The growing trend of woke corporatism has been a troubling development over the past decade. Companies are increasingly using their capital and influence to pander to the far-left “progressive” crowd in the hopes that it will help them maintain or grow their revenue.

The bottom line is that corporate America is becoming more political, thanks to the progressive crowd, which has insisted on injecting politics into every facet of American life. Now, corporations are under increasing pressure to bow to the progressive crowd or face the wrath of the Woke Sanhedrin and the Cancel Culture Community™.

One of the most recent examples was the Walt Disney Company’s political donnybrook with Florida Gov. Ron DeSantis over the state’s Parental Rights in Education Act. This tendency can also be seen with companies offering to pay for women to travel to other states to obtain abortions. The trend is part of the overall environmental, social, and governance (ESG) movement, which is another apparatus by which the woke left is convincing, cajoling, and coercing businesses to embrace progressive causes.

Now, states run by Republicans are pushing back and refusing to do business with financial institutions that push the ESG woke agenda. This is part of a larger resistance movement against companies focusing more on political causes than on maximizing revenue for their shareholders.

The Washington Times reported:

West Virginia was the first state to give some of the world’s biggest banks the boot, barring five major Wall Street firms — Goldman Sachs, JPMorgan, Morgan Stanley, Wells Fargo and BlackRock, one of the globe’s largest asset managers — from doing business with the state. Citing the firms’ anti-coal policies or plans to divest from fossil fuels, the state will pull out tens of millions of dollars.

West Virginia is the second largest coal producer in the country, with coal and other fossil fuels accounting for the third-largest annual revenue source for the state, more than $750 million annually.

West Virginia Treasurer Riley Moore said in an interview that these companies “have [their] right to be able to boycott the fossil fuel industry, but we’re not going to do business with [them].”

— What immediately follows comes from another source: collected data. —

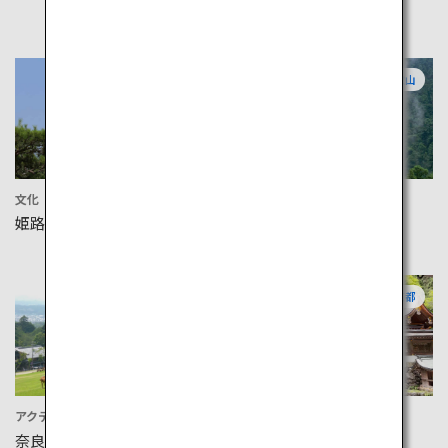
兵庫
和歌山
文化
アクティビティ
姫路城
那智の滝
奈良
京都
アクティビティ
文化
奈良公園
貴船神社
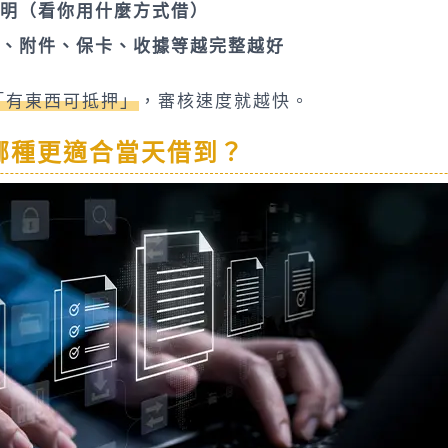
證明（看你用什麼方式借）
、附件、保卡、收據等越完整越好
「有東西可抵押」
，審核速度就越快。
：哪種更適合當天借到？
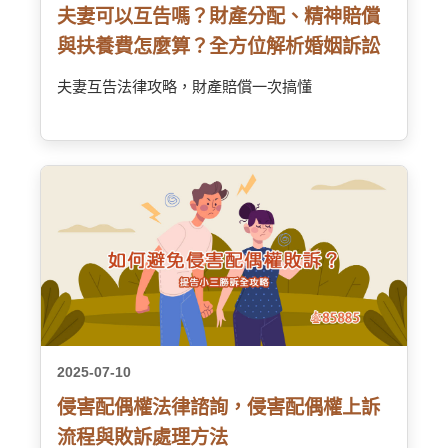
夫妻可以互告嗎？財產分配、精神賠償
與扶養費怎麼算？全方位解析婚姻訴訟
夫妻互告法律攻略，財產賠償一次搞懂
2025-07-10
侵害配偶權法律諮詢，侵害配偶權上訴
流程與敗訴處理方法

He added: “We’re not going to pay for our own destruction.”

One of the ESG movement’s primary targets are fossil fuels. It seeks to push companies to embrace green energy as part of its climate change agenda. In light of this, it makes sense that a coal-producing state like West Virginia would oppose the movement.

The ESG movement also pushes for anti-Second Amendment causes and gun control along with social justice issues related to racial justice and LGBTQ rights. One of its goals is to persuade companies to promote diversity and gender quotas in their staffing decisions.

But West Virginia is not alone.

“Governors in Kentucky, Tennessee, Oklahoma and Texas this year signed anti-ESG bills into law. Florida Gov. Ron DeSantis, a Republican who is eyeing a 2024 run for the White House, recently said he wants to prohibit the consideration of ESG factors for his state’s pension fund,” according to the Washington Times.

The battle over woke corporatism is also playing out on the national stage, with Republican lawmakers seeking to deal with the matter when they retake the House and possibly the Senate.

It is nice to see Republicans actually fighting back against progressive attempts to wokify corporate America for a change. The left is working hard to infuse their ideas into as many institutions as possible – and they are seeing substantial success in this endeavor. The only way to stop them is for business leaders to see that kowtowing to the hard left will only result in lost revenue. In essence, this will not stop until corporations fear the consequences of going woke more than any negative attention that might result from bucking the Church of Wokeism.